━━━━━ TEXTE SOURCE ━━━━━
La transformation numérique de nombreux territoires passe par l’adoption de modèles 3D sémantiques du bâti et l’élaboration de jumeaux numériques. Ces derniers deviennent, dans une mesure croissante, support de gestion actuelle de la collectivité mais aussi reflet de ses actions, offrant une grande variété de possibles.
Dans le contexte des "villes intelligentes" (ou « Smart City »), nous constatons actuellement que les modèles 3D et les jumeaux numériques à l’échelle de la ville ou de la métropole sont utilisés dans divers domaines, tels que la sécurité, la mobilité et le tourisme. Parmi les exemples concrets, citons la modélisation du bruit, l'analyse des ombres, la visualisation du développement urbain et la gestion des risques par le calcul et la simulation de scénarios d'urgence (inondations, pannes de courant, etc.).
Pour permettre ces types de calculs et de visualisations avancés, il est nécessaire que les bâtiments individuels dans le modèle 3D sémantique du bâti aient un niveau de détail suffisamment élevé, y compris, par exemple, les caractéristiques des toits – cinquième façade du bâtiment. En enrichissant votre modèle 3D du bâti existant à l’aide d’algorithmes de détection d'objets, nous pouvons maintenant ajouter des détails supplémentaires sur les caractéristiques énergétiques, comme les fenêtres de toit (type Velux), les cheminées ou les installations de panneaux solaires existantes.
━━━━━ DONNÉES FOURNIES ━━━━━
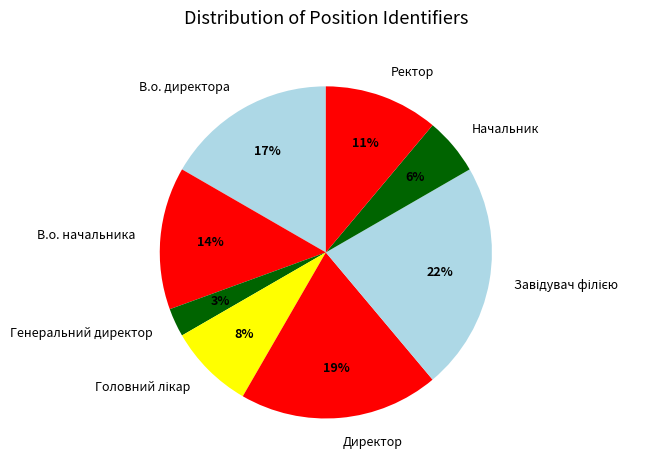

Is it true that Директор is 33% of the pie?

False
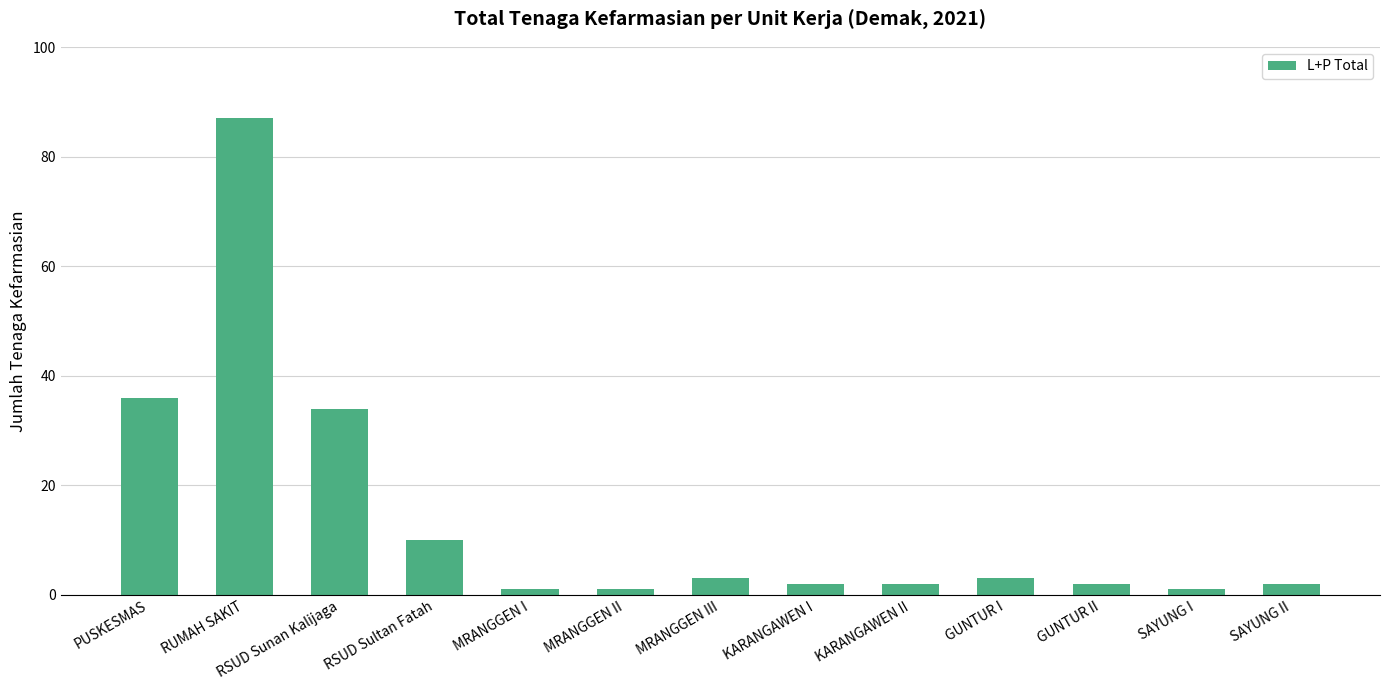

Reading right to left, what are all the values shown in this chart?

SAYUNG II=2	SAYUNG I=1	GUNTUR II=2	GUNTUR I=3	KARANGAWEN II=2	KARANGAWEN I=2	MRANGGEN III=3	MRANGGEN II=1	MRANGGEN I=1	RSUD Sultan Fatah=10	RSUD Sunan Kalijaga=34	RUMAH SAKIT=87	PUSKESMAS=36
━━━━━
## QUESTIONS D'ÉTUDE
(1) Reproduisez fidèlement le passage du texte source qui va de « Pour permettre ces » jusqu'à « panneaux solaires existantes. ».
(2) Pour chacune des affirmations suivantes, dites si elle concorde avec le texte source en répondant par oui ou non, puis citez mot pour mot les termes du texte qui tranchent. (a) Le tourisme fait partie des domaines où sont utilisés les modèles 3D et les jumeaux numériques. (b) Le texte désigne les murs latéraux comme la cinquième façade du bâtiment. (c) Les cheminées figurent parmi les détails qu'on peut ajouter au modèle 3D grâce aux algorithmes de détection d'objets.

## CORRIGÉ
(1)
Pour permettre ces types de calculs et de visualisations avancés, il est nécessaire que les bâtiments individuels dans le modèle 3D sémantique du bâti aient un niveau de détail suffisamment élevé, y compris, par exemple, les caractéristiques des toits – cinquième façade du bâtiment. En enrichissant votre modèle 3D du bâti existant à l’aide d’algorithmes de détection d'objets, nous pouvons maintenant ajouter des détails supplémentaires sur les caractéristiques énergétiques, comme les fenêtres de toit (type Velux), les cheminées ou les installations de panneaux solaires existantes.

(2)
(a) Oui : « tels que la sécurité, la mobilité et le tourisme ».
(b) Non : « les caractéristiques des toits – cinquième façade du bâtiment ».
(c) Oui : « comme les fenêtres de toit (type Velux), les cheminées ou les installations de panneaux solaires existantes ».